Tasks to carry out
**a)** In the excerpt on property buyers in Georgia, why is hotel room profitability in Batumi higher than residential rental income?
**b)** According to the excerpt on property buyers in Georgia, what share of apartment sales in Batumi did Georgian citizens account for in 2025?

Excerpt
In 2023, Georgian citizens accounted for 85% of all apartment sales in the projects included in the study. In 2024 this figure fell to 79%, in 2025 to 76%, and in the first four months of 2026 to 75%.

This means that the share of foreign buyers increased from 15% to 25% over three years. In practice, one in four apartments in new residential complexes in Tbilisi is now purchased by a foreigner. The most notable growth has come from Israeli buyers. In 2023 they accounted for only 4% of sales, rising to 10% in 2024. In 2025 the figure remained at this level, and in January–April 2026 reached 11%.

Thus, Israelis have become the largest group of foreign homebuyers in Tbilisi’s primary market. Today, more than one in ten apartments in new projects is purchased by Israeli citizens.

The role of Russian buyers is gradually declining: from 5% to 2% in 2023–2024, stabilizing at around 3% in 2025 and in January–April 2026. At the same time, the share of “other countries” increased from 6% to 9% and then to 11%.

Apartments in Batumi: investment demand

Georgian citizens remain the largest group of property buyers in Batumi as well, although their activity has fluctuated. In 2024 they accounted for 32% of sales, rising to 44% in 2025, and reaching 37% in Q1 2026. Domestic demand continues to account for more than one-third of all transactions.

Europe ranks second with 20%, 15%, and 18% respectively. Buyers from Ukraine, Russia, and Belarus accounted for 14% of apartment transactions in Batumi in 2024, then 15% and 16%. Israeli investors are also active in this market, with a share of 13%, 12%, and 10%. The country remains one of the most significant foreign sources of demand.

Turkish buyers reduced their presence from 6% in 2024 to 4% in Q1 2026. The share of buyers from Arab countries remains at 3–4%.

Advantages and disadvantages of housing in Georgia

The growing interest from foreign investors is driven by several factors. These include high housing prices in their home countries, particularly in Israel. Another key factor is the desire to diversify assets abroad, the development of air connectivity between countries, and the attractive returns offered by Georgian real estate. An additional incentive is the relatively simple purchase procedure for foreigners and the absence of restrictions on foreign investment.

At the same time, a certain cooling in the housing market is linked to oversupply. Construction continues on a massive scale. Gross rental yields have declined from 10% recorded three years ago to 7.1%, according to Galt & Taggart. In the future, this figure may fall to 5.1%, and in more conservative scenarios to 3.4%. Analysts at International Investment note that real yields, after accounting for all costs, are already lower at 2–3%. During vacancy periods, they can fall to zero or even negative levels. As a result, investors, including those from Israel, are increasingly shifting attention to other real estate segments in Georgia, especially the hospitality sector.

Shift of investment toward Batumi hotels

Hotels in Batumi significantly outperform apartments in terms of returns, with yields reaching 10–17%. Even with a higher entry cost, the profitability of a hotel room is approximately 4.8 times higher than residential rental income. This is due to a centralized operational model in which management, marketing, bookings, reception, and services are integrated into a single system, treating the property as one business unit.

Branded hotels in Batumi demonstrate stable occupancy rates: 68.6% in 2022, 70% in 2023, and 71% in 2024. The average room price of around $286 indicates a stable pricing environment even under more conservative market conditions.

For investors, the combination of high occupancy and stable pricing translates into a more predictable cash flow model. In the residential segment, income is more dependent on vacancy periods, tenant search, and individual property management — while the hotel model partially mitigates these risks through professional operators.

At the same time, the supply of high-quality hotels in Batumi remains limited, with the market dominated by city hotels and a small number of international chains. This increases interest in new higher-end projects, where return potential is supported by both supply constraints and stable tourism demand.

Exercise data
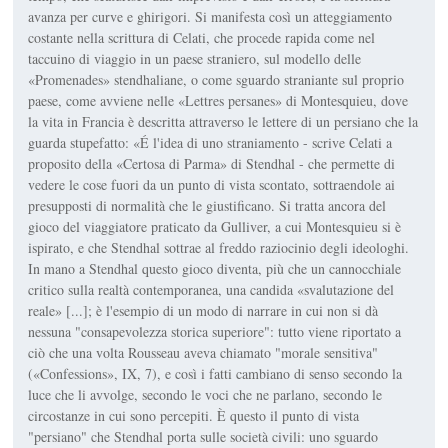
avanza per curve e ghirigori. Si manifesta così un atteggiamento
costante nella scrittura di Celati, che procede rapida come nel
taccuino di viaggio in un paese straniero, sul modello delle
«Promenades» stendhaliane, o come sguardo straniante sul proprio
paese, come avviene nelle «Lettres persanes» di Montesquieu, dove
la vita in Francia è descritta attraverso le lettere di un persiano che la
guarda stupefatto: «É l'idea di uno straniamento - scrive Celati a
proposito della «Certosa di Parma» di Stendhal - che permette di
vedere le cose fuori da un punto di vista scontato, sottraendole ai
presupposti di normalità che le giustificano. Si tratta ancora del
gioco del viaggiatore praticato da Gulliver, a cui Montesquieu si è
ispirato, e che Stendhal sottrae al freddo raziocinio degli ideologhi.
In mano a Stendhal questo gioco diventa, più che un cannocchiale
critico sulla realtà contemporanea, una candida «svalutazione del
reale» [...]; è l'esempio di un modo di narrare in cui non si dà
nessuna "consapevolezza storica superiore": tutto viene riportato a
ciò che una volta Rousseau aveva chiamato "morale sensitiva"
(«Confessions», IX, 7), e così i fatti cambiano di senso secondo la
luce che li avvolge, secondo le voci che ne parlano, secondo le
circostanze in cui sono percepiti. È questo il punto di vista
"persiano" che Stendhal porta sulle società civili: uno sguardo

Replies
**a)** It is about 4.8 times higher because hotels use a centralized operational model. Management, marketing, bookings, reception and services are combined into a single system, so the property is run as one business unit.

**b)** 44%.